Records in a dataset:

★ ★ ★ ★ ★

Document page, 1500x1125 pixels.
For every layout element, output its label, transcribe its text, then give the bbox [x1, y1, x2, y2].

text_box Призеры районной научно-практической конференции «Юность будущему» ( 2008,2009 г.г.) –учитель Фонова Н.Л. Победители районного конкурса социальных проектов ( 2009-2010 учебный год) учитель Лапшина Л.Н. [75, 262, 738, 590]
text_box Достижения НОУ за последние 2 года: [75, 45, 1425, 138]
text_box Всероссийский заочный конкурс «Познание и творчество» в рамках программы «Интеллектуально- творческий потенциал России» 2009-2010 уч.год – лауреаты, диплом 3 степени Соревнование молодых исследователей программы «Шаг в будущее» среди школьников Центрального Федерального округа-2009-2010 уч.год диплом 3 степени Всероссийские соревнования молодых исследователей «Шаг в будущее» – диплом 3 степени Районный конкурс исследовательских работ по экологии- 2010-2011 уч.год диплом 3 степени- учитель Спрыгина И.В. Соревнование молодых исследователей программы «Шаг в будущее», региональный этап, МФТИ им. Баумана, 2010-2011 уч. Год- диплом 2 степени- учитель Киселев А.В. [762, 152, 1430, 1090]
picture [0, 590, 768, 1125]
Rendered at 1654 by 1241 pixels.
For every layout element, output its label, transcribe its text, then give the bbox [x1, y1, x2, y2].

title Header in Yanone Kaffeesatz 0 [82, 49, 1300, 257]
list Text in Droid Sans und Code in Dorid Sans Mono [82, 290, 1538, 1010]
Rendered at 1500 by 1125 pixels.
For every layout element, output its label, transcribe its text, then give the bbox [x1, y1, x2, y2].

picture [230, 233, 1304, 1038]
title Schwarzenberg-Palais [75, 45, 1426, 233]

★ ★ ★ ★ ★

* _Job_:
Copy the listing above line for line, without changing anything.

* _Solution to this problem_:
Document page, 1500x1125 pixels.
For every layout element, output its label, transcribe its text, then give the bbox [x1, y1, x2, y2].

text_box Призеры районной научно-практической конференции «Юность будущему» ( 2008,2009 г.г.) –учитель Фонова Н.Л. Победители районного конкурса социальных проектов ( 2009-2010 учебный год) учитель Лапшина Л.Н. [75, 262, 738, 590]
text_box Достижения НОУ за последние 2 года: [75, 45, 1425, 138]
text_box Всероссийский заочный конкурс «Познание и творчество» в рамках программы «Интеллектуально- творческий потенциал России» 2009-2010 уч.год – лауреаты, диплом 3 степени Соревнование молодых исследователей программы «Шаг в будущее» среди школьников Центрального Федерального округа-2009-2010 уч.год диплом 3 степени Всероссийские соревнования молодых исследователей «Шаг в будущее» – диплом 3 степени Районный конкурс исследовательских работ по экологии- 2010-2011 уч.год диплом 3 степени- учитель Спрыгина И.В. Соревнование молодых исследователей программы «Шаг в будущее», региональный этап, МФТИ им. Баумана, 2010-2011 уч. Год- диплом 2 степени- учитель Киселев А.В. [762, 152, 1430, 1090]
picture [0, 590, 768, 1125]
Rendered at 1654 by 1241 pixels.
For every layout element, output its label, transcribe its text, then give the bbox [x1, y1, x2, y2].

title Header in Yanone Kaffeesatz 0 [82, 49, 1300, 257]
list Text in Droid Sans und Code in Dorid Sans Mono [82, 290, 1538, 1010]
Rendered at 1500 by 1125 pixels.
For every layout element, output its label, transcribe its text, then give the bbox [x1, y1, x2, y2].

picture [230, 233, 1304, 1038]
title Schwarzenberg-Palais [75, 45, 1426, 233]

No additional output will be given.